What guides our hands?

The United Methodist Committee on Relief (UMCOR) and the Michigan Conference Disaster Team are guided by two principles. First, a focus on long-term recovery (being the “last out”). Second, the safety and wellbeing of disaster survivors and volunteers.

The Michigan Conference follows the UMCOR Phases of Disaster framework. The response in the Great Lakes Bay Region is in the Relief Phase. Nancy Money adds, “UMCOR and the Michigan Conference’s Disaster Response Team are not ‘first-response’ organizations with expertise focused on the relief phase. Our area of expertise is long-term recovery.”

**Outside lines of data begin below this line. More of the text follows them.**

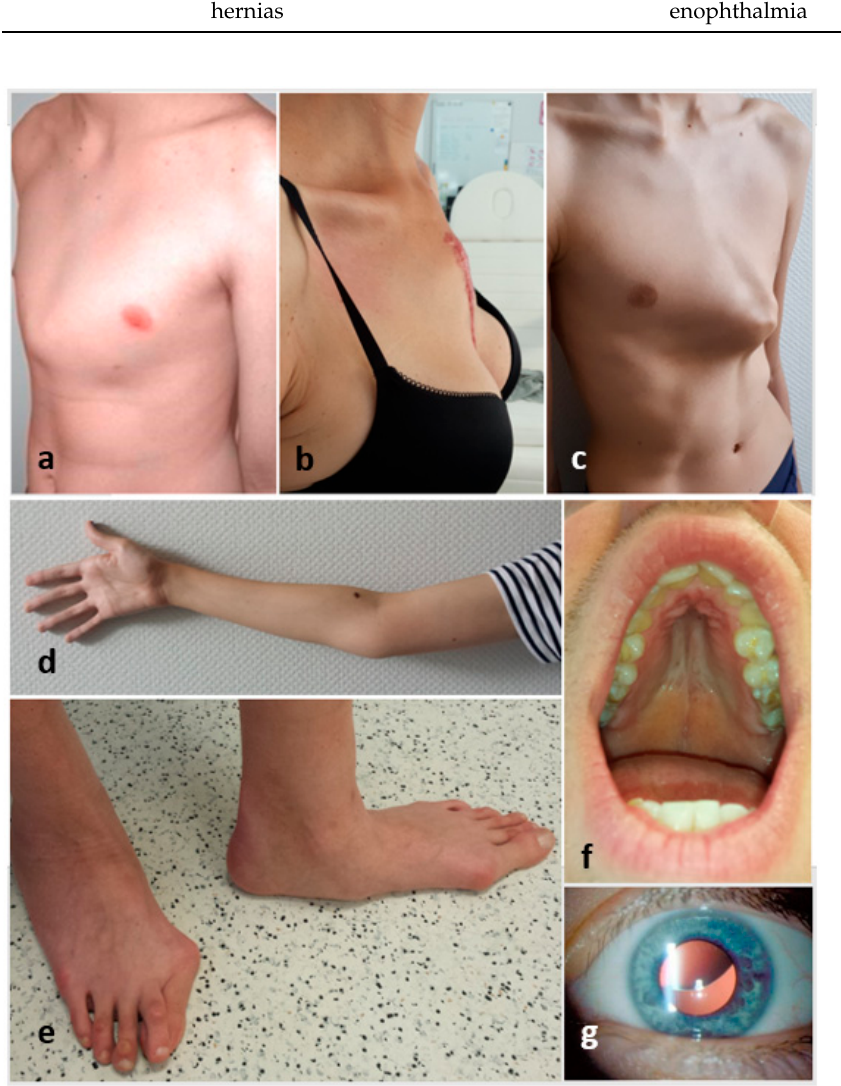
Figure 3. The figure shows some of the red flags described above: ( a – c )—pectus carinatum, ( d )— reduced elbow extension, ( e )—hindfoot deformity, ( f )—gothic palate and ( g )—lens subluxation.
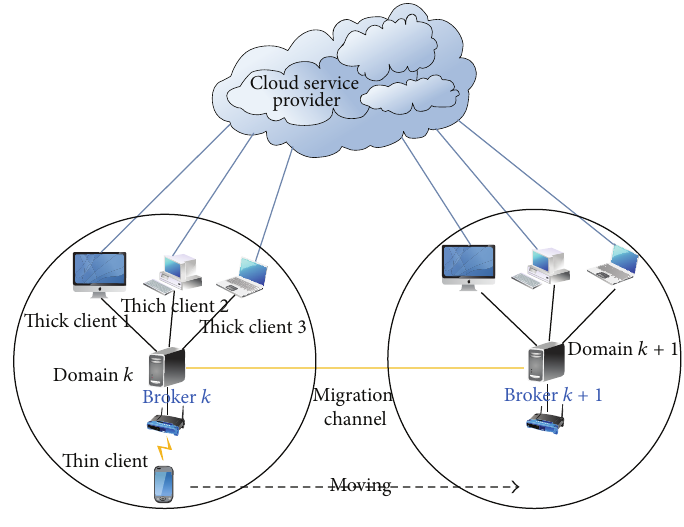
Figure 1: Motivating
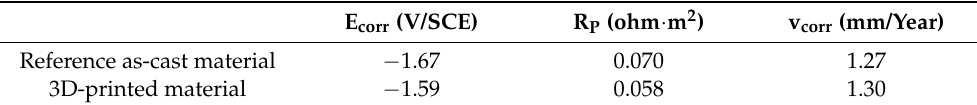
Figure 10. Potentiodynamic curves of the investigated materials (SBF solution). Table 4. Results of potentiodynamic test of 3D-printed and reference material (SBF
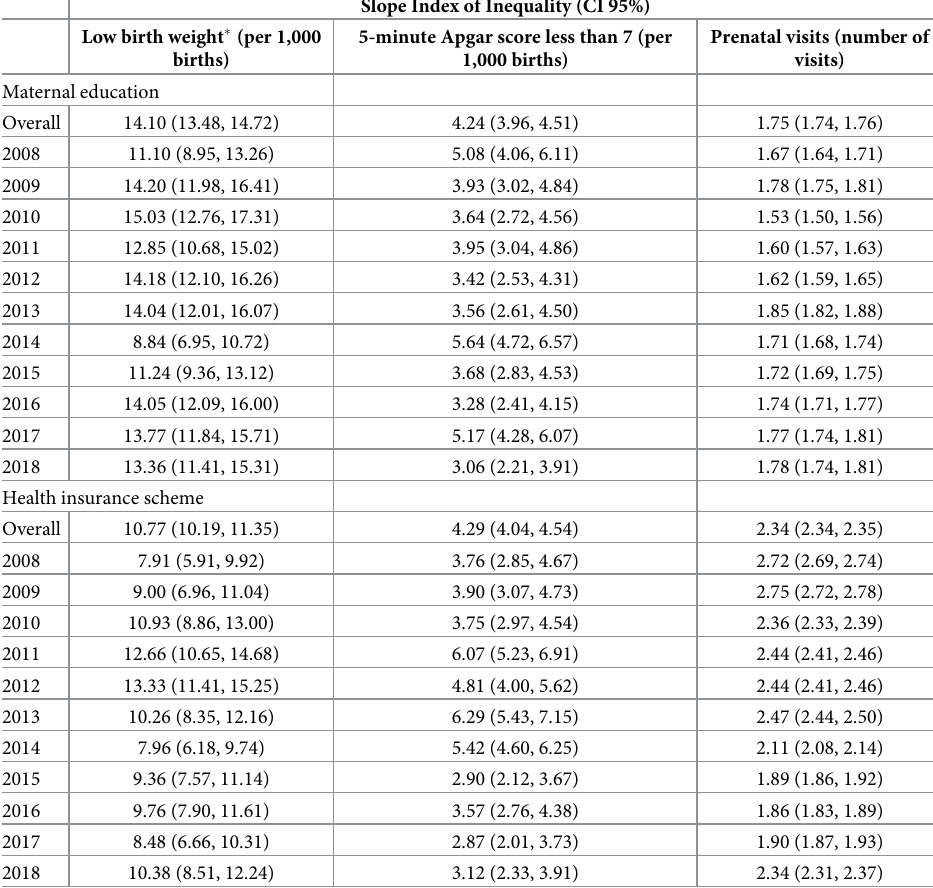
Table 2. Slope indexes of inequality in birth outcomes and prenatal care by maternal education and health insur- ance scheme,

She continues, “Michigan Conference Disaster Team leaders are coordinating with local, state, and federal leaders to follow the lead of first-response organizations. This will lay the foundation to lead what is estimated to be at least 18-24 months of long-term recovery case management and re-build in our communities.”

Volunteer helps when the water rises.
As soon as the water began to rise, early responders and other volunteers offered expertise and labor in relief efforts with 10,000 persons affected by the flood in the Great Lakes Bay Region. ~ photo courtesy Adam Ferman

The Michigan Conference operates on UMCOR’s “Early in and last out” approach. “Just like two years ago, in the Keweenaw, our conference team will be among the last organizations on the ground until everyone is recovered or all of the available resources are exhausted,” Money said.

Both UMCOR and the Michigan Conference Disaster Team are members of VOAD (Voluntary Organizations Active in Disaster). To ensure both short-term and long-term safety and wellbeing of volunteers and disaster survivors, the National VOAD Points of Consensus are followed.

“After the first-response organizations move on to lead relief efforts in other parts of the nation, after headlines about the flood leave the news cycle, after the surge of donations and volunteers subsides, and after many of the affected residents recover, the Michigan Conference Disaster Team will still be working with community leaders to ensure the most vulnerable residents can find their new normal,” Nancy Money concludes.

That promise gives hope to many in the Great Lakes Bay Region. Pastor Lisa Cook reflects on what lies ahead in Sanford.  “God has a plan for us to care for one another. We are blessed to do that. We know that God is with us and that God does not leave us. We are together.”

Your hands are needed. Please respond generously.